The Initial Impact and Terror of the Bondi Shooting Is Giving Way to Rage and Discord. We Must Look For the Hope.
As Australia settles into for a traditional Christmas holiday across slow-moving days of coast and blistering heat set to the background of Test cricket and cicada song, this year the country’s summer atmosphere seems, unfortunately, like none before.
It would be a dramatic understatement to describe the collective temperament after the anti-Jewish violent assault on Australian Jews during Bondi Hanukah celebrations as one of simple discontent.
Throughout the country, but nowhere more so than in Sydney – the most postcard picturesque of Australian cities – a tone of initial surprise, sorrow and terror is segueing to fury and deep polarization.
Those who had previously missed the frequently expressed fears of Australian Jews are now highly attuned. Just as, they are sensitive to reconciling the need for a far more urgent, vigorous official fight against anti-Jewish hatred with the freedom to demonstrate against genocide.
If ever there was a moment for a national listening, it is now, when our faith in humanity is so deeply diminished. This is particularly so for those of us fortunate enough never to have experienced the animosity and fear of religious and ethnic persecution on this continent or elsewhere.

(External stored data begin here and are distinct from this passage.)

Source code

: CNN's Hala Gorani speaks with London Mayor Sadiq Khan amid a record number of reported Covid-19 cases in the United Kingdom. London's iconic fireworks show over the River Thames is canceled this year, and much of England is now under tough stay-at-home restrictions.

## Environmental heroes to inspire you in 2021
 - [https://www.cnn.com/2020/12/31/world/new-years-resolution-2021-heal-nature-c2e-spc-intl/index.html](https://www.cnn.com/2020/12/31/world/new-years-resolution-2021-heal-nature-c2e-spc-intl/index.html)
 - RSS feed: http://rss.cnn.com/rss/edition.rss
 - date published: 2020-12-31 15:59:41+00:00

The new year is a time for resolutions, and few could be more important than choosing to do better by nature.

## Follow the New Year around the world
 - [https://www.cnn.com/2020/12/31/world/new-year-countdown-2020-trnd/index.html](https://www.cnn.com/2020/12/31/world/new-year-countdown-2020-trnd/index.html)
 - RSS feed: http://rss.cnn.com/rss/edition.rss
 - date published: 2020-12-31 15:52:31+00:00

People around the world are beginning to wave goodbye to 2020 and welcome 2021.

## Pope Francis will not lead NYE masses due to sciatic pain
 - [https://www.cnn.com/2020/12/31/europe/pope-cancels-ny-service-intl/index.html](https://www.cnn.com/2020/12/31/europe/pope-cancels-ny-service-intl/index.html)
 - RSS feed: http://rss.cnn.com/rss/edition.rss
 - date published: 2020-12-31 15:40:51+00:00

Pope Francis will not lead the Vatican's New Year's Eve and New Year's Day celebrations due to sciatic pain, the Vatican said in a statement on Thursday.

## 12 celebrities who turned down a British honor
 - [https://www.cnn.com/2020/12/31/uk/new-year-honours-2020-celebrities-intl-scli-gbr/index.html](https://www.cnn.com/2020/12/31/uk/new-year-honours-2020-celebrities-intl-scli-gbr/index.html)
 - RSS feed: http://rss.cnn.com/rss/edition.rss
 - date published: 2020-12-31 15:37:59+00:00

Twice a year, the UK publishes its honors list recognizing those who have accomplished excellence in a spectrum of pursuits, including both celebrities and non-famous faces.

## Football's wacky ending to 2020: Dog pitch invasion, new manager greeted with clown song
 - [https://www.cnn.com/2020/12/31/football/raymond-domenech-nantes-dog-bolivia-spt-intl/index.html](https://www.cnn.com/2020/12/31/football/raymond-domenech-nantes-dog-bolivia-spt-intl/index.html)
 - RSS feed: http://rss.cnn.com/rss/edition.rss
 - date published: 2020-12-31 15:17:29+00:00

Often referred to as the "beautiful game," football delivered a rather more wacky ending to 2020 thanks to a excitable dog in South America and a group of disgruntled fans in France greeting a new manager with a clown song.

And yet the social media feeds keep spewing at us the banal hot takes of those with inflammatory, divisive stances but no sense at all of that profound vulnerability.
This is a period when I lament not having a stronger spiritual belief. I mourn, because believing in people – in mankind’s potential for kindness – has failed us so painfully. A different source, a greater power, is needed.
And yet from the atrocity of Bondi we have seen such profound instances of human goodness. The heroism of individuals. The selflessness of bystanders. First responders – police officers and medical staff, those who charged into the danger to help others, some publicly hailed but for the most part anonymous and unsung.
When the police tape still fluttered wildly all about Bondi, the necessity of community, faith-based and cultural solidarity was laudably promoted by faith leaders. It was a message of compassion and tolerance – of bringing together rather than splitting apart in a moment of antisemitic slaughter.
Consistent with the symbolism of the Festival of Lights (illumination amid gloom), there was so much appropriate reference of the need for hope.
Togetherness, hope and love was the essence of faith.
‘Our shared community spaces may not look exactly as they did again.’
And yet elements of the political landscape responded so disgustingly quickly with fragmentation, finger-pointing and accusation.
Some elected officials moved straight for the darkness, using the atrocity as a cynical chance to question Australia’s immigration policies.
Observe the harmful rhetoric of disunity from longstanding agitators of societal discord, capitalizing on the massacre before the crime scene was even cold. Then consider the words of political figures while the probe was still active.
Government has a formidable task to do when it comes to uniting a nation that is grieving and scared and seeking the hope and, importantly, explanations to so many questions.
Like why, when the official terror alert was assessed as probable, did such a significant public Hanukah celebration go ahead with such a woefully insufficient protection? Like how could the accused attackers have multiple firearms in the residence when the security agency has so publicly and consistently warned of the threat of antisemitic violence?
How rapidly we were treated to that tired argument (or iterations of it) that it’s individuals not guns that cause death. Naturally, both things are valid. It’s feasible to at the same time pursue new ways to prevent hate-fuelled violence and keep firearms away from its potential actors.
In this city of immense beauty, of clear blue heavens above ocean and shore, the ocean and the coastline – our shared community spaces – may not look quite the same again to the many who’ve observed that iconic Bondi seems so incongruous with last weekend’s obscene bloodshed.
We long right now for understanding and meaning, for family, and perhaps for the solace of aesthetics in art or the natural world.
This weekend many Australians are cancelling holiday gathering plans. Quiet contemplation will seem more in order.
But this is perhaps somewhat against instinct. For in these times of fear, outrage, melancholy, bewilderment and loss we require each other now more than ever.
The reassurance of togetherness – the binding force of the unity in the very word – is what we likely need most.
But sadly, all of the portents are that cohesion in politics and the community will be hard to find this extended, enervating summer.